Combining stats for the last 30 days for 5a76a4fa8cb3c2fa634286c6-fabric and 5af4233111e9fa0aa513dfa0-fabric:

Crashed ~90 times a day or 2844 times for 809 users in the past 30 days Feb 14 - Mar 14, 2019.

Crashes are trending up for 11.9 in 5af4233111e9fa0aa513dfa0-fabric.

malinajirka commented 5 years ago

I can confirm it's related to wordpress-mobile/AztecEditor-Android#729 and wordpress-mobile/AztecEditor-Android#516

Unfortunately, it's a bug in the OS which was introduced in Android 8.0 and was fixed in Android 9.0 (https://android-review.googlesource.com/c/platform/frameworks/base/+/634929).

https://github.com/wordpress-mobile/AztecEditor-Android/issues/516 contains steps how to reproduce the issue.

All these crashes seems related - it also seems the crash is not specific to Huawei phones. It's specific to Android 8.0 and 8.1. 5a86f7f48cb3c2fa632d5149-fabric 5af4233111e9fa0aa513dfa0-fabric 5a76a4fa8cb3c2fa634286c6-fabric 5a04a91461b02d480d160132-fabric 5ac6aba236c7b23527a48419-fabric 5b9ef56df8b88c2963244ca6-fabric 5ae8d77a638393737aeae584-fabric 5ae6655f638393737ab63fe7-fabric

If we sum up all these crashes, it's definitely our #1. I can think of 3 options we have, but none of them is great.

Wdyt @daniloercoli ?

rfaile313 commented 5 years ago

from 1861204-zen

"It's not when trying to open a specific post, but instead when trying to view the list of posts"

daniloercoli commented 5 years ago

It seems the issue is not only happening when opening the editor @malinajirka. Also when accessing the posts lists, accordingly to the report ^ above.

jkmassel commented 5 years ago

Are we able to detect the current Android version in code, and use a different path for that?

I think either of those two solutions could be applied judiciously, perhaps as a setting? I'd imagine we could detect if a user crashed in the editor on Android 8, and prompt them on next launch to enable "compatibility mode" or whatever we want to call it that fixes the issue in v8. Then, if they later upgrade to v9, we silently disable it?

Typically for a simple bug we might not go to all this trouble, but it seems quite widespread.

WDYT @malinajirka / @daniloercoli ?

malinajirka commented 5 years ago

"It's not when trying to open a specific post, but instead when trying to view the list of posts" It seems the issue is not only happening when opening the editor @malinajirka. Also when accessing the posts lists, accordingly to the report ^ above.

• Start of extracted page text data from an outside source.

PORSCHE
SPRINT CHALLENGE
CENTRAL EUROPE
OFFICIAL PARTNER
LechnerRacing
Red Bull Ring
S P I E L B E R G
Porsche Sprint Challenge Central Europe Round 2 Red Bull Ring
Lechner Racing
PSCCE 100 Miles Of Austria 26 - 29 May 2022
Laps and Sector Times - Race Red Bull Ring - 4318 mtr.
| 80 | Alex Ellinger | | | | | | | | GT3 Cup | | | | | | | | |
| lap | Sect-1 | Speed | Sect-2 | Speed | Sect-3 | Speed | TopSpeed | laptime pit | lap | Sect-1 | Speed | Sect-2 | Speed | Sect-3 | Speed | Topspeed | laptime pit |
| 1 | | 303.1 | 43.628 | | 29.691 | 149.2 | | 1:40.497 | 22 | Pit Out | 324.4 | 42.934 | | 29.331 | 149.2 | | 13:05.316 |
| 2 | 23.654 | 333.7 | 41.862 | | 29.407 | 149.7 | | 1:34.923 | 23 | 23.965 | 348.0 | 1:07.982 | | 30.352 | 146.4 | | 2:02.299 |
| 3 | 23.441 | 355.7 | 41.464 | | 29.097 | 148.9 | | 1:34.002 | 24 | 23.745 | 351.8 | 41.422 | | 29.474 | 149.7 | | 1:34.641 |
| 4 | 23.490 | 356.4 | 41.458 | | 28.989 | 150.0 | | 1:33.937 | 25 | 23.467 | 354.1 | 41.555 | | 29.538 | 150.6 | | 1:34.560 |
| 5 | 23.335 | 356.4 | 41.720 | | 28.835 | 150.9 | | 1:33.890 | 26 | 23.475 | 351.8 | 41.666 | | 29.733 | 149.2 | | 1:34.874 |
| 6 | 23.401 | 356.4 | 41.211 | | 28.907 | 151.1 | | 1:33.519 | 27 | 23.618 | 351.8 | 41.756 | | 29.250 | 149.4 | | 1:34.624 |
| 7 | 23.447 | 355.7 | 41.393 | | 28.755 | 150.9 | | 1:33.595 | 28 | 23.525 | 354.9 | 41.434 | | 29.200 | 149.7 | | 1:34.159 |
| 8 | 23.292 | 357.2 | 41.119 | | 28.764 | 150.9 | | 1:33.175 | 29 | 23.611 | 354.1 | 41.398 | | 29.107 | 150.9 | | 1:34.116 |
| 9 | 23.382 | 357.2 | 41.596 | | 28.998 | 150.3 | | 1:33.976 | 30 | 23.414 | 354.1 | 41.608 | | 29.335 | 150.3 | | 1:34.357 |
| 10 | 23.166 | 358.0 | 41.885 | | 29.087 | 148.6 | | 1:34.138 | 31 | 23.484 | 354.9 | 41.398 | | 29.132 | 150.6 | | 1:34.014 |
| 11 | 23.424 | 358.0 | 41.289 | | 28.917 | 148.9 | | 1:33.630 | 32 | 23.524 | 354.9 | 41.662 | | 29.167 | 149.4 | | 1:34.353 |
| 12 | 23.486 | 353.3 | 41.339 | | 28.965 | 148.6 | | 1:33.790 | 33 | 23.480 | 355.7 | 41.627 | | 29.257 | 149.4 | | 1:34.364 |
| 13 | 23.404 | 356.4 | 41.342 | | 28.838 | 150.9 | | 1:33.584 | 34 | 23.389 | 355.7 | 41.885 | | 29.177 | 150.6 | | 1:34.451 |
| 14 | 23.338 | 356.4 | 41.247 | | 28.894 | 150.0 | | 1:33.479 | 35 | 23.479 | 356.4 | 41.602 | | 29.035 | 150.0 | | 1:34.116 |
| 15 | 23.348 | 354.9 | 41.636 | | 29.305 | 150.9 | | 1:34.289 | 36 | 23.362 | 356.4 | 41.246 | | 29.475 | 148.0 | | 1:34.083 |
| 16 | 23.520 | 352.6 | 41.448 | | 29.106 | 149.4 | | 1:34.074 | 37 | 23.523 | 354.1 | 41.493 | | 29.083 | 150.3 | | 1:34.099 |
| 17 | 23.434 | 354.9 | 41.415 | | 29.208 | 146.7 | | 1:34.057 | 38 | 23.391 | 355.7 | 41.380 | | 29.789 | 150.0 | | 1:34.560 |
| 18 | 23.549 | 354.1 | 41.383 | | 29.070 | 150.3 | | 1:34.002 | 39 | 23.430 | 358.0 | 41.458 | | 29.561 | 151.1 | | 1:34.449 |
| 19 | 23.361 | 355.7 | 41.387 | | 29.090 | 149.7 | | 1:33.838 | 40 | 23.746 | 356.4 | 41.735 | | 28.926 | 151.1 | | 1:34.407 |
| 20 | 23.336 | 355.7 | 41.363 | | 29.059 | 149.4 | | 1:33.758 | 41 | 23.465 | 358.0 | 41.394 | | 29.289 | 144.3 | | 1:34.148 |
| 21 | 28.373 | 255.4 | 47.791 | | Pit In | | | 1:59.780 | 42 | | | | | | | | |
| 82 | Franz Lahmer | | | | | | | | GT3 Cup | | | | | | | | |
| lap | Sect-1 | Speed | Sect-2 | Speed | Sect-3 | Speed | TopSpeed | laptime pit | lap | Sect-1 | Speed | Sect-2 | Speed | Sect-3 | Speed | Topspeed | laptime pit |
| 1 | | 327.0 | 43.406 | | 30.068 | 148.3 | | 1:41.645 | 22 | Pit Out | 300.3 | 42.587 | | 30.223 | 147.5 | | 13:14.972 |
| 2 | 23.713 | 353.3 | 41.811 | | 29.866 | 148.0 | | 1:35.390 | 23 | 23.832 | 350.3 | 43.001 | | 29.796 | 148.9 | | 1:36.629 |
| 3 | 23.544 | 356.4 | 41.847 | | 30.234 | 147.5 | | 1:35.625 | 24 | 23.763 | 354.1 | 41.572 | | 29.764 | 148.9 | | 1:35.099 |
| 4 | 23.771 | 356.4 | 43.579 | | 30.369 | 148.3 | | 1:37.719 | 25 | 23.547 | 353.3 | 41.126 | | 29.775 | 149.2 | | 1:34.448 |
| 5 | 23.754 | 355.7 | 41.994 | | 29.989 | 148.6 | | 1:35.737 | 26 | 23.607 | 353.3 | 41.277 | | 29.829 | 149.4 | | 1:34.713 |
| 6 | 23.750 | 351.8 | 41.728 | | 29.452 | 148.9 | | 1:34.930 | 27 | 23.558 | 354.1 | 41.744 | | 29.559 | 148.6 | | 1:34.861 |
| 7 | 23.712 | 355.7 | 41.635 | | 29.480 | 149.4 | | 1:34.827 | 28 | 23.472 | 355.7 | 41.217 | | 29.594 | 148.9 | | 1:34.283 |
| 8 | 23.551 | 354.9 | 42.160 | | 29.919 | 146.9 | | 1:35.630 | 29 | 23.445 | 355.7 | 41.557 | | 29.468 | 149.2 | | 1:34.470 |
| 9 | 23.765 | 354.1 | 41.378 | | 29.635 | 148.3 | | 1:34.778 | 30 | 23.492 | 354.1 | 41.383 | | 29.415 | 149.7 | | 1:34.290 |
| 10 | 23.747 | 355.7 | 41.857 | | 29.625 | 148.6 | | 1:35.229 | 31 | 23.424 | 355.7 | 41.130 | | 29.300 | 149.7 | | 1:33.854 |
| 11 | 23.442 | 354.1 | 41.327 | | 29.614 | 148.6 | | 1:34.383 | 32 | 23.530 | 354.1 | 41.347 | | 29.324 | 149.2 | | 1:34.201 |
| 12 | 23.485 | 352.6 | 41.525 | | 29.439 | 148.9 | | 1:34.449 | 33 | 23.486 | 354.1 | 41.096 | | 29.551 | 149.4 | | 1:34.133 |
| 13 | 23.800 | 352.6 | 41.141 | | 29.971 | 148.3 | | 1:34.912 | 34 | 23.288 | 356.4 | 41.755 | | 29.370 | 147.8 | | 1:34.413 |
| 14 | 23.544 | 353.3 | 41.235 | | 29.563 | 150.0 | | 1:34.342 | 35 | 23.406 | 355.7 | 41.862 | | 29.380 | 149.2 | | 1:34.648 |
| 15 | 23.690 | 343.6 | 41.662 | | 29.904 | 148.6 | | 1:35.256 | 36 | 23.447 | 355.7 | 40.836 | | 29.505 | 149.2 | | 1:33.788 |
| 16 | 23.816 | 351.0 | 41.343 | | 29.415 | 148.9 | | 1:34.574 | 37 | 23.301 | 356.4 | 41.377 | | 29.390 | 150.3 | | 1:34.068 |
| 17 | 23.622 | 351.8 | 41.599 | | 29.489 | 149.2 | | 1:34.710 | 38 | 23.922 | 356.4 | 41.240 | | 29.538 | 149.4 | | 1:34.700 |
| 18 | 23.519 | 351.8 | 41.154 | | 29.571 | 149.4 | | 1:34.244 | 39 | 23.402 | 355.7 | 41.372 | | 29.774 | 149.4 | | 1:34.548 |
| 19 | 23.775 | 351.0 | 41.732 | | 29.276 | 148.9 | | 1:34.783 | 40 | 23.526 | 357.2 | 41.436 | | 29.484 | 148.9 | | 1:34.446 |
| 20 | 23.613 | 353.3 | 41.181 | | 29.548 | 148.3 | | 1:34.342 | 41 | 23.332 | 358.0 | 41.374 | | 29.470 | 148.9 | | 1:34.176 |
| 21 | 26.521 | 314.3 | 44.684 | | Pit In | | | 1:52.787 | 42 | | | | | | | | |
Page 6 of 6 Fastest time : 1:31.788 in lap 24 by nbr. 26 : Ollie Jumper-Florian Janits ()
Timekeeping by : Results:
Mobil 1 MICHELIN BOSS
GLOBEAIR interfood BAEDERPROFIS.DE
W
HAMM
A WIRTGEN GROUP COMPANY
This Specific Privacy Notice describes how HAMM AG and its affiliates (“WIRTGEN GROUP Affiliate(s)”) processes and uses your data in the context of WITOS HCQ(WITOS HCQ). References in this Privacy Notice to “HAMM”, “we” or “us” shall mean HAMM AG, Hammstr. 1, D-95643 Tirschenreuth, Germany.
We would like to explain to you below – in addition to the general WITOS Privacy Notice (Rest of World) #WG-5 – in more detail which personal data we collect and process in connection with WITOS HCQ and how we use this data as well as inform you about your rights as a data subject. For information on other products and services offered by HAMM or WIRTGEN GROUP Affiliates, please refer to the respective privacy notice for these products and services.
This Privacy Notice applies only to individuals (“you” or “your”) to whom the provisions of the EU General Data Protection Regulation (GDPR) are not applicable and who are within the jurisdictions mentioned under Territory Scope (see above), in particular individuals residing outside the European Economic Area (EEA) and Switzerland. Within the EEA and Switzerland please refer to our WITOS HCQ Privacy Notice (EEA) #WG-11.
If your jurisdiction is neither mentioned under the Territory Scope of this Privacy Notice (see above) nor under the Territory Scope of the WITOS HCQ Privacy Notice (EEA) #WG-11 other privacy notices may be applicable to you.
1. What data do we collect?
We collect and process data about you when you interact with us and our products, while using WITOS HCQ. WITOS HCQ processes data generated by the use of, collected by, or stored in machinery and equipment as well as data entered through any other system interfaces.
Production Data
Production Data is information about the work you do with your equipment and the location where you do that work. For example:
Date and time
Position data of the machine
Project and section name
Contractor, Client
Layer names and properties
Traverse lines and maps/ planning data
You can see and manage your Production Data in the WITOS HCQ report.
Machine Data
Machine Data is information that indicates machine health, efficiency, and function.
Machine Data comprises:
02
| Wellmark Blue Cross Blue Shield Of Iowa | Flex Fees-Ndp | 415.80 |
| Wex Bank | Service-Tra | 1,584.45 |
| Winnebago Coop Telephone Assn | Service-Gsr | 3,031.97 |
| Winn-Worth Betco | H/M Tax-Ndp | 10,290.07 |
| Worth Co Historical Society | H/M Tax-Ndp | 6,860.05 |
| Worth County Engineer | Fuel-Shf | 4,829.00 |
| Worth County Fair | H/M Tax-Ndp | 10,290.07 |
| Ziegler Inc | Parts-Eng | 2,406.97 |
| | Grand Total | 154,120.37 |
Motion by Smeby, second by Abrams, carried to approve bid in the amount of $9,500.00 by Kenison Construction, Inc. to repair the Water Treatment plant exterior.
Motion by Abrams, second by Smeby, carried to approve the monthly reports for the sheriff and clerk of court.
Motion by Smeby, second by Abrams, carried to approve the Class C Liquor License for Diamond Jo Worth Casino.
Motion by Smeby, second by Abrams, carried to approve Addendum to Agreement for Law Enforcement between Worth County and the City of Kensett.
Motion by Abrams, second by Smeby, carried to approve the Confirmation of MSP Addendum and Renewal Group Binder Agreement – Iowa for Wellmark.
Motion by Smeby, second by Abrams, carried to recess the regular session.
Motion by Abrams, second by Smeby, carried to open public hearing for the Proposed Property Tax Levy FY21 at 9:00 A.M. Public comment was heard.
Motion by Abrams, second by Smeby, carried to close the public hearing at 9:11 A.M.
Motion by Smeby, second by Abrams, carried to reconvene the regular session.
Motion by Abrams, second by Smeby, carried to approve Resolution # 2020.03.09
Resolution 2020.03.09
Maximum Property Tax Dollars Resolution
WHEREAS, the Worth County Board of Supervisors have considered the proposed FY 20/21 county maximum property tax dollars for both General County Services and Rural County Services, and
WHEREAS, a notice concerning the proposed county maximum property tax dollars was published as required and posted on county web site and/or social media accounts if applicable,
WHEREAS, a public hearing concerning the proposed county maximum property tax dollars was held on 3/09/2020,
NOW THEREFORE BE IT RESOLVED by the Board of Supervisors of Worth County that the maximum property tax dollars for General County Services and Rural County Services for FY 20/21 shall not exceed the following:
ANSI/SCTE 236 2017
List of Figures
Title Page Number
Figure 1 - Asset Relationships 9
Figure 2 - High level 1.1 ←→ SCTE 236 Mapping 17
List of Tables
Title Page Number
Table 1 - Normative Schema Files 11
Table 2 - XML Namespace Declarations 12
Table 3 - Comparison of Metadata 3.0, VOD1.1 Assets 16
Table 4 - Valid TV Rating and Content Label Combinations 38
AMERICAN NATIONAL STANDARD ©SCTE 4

I've checked the ticket and I haven't found any indication it's the same crash. I might be missing something. cc @daniloercoli

Are we able to detect the current Android version in code, and use a different path for that?

Yes.

I think either of those two solutions could be applied judiciously, perhaps as a setting? I'd imagine we could detect if a user crashed in the editor on Android 8, and prompt them on next launch to enable "compatibility mode" or whatever we want to call it that fixes the issue in v8. Then, if they later upgrade to v9, we silently disable it?

I'll try to measure the performance impact if we turn off the hardware acceleration - it's definitely the easiest and the only not-so-hacky solution.

The option 2 should be considered as a last resort solution which might not be even worth it. Especially since we don't have feature flags and we won't be able to disable the "fix" if something goes wrong - which can easily happen on custom roms. We'll definitely need to consult it with other Android devs to consider the risks.

I'm not sure we can somehow detect the app crashed.

However, we know it'll crash under certain circumstances on Android 8. So if we come up with a solution, we can just enable it by default on Android 8.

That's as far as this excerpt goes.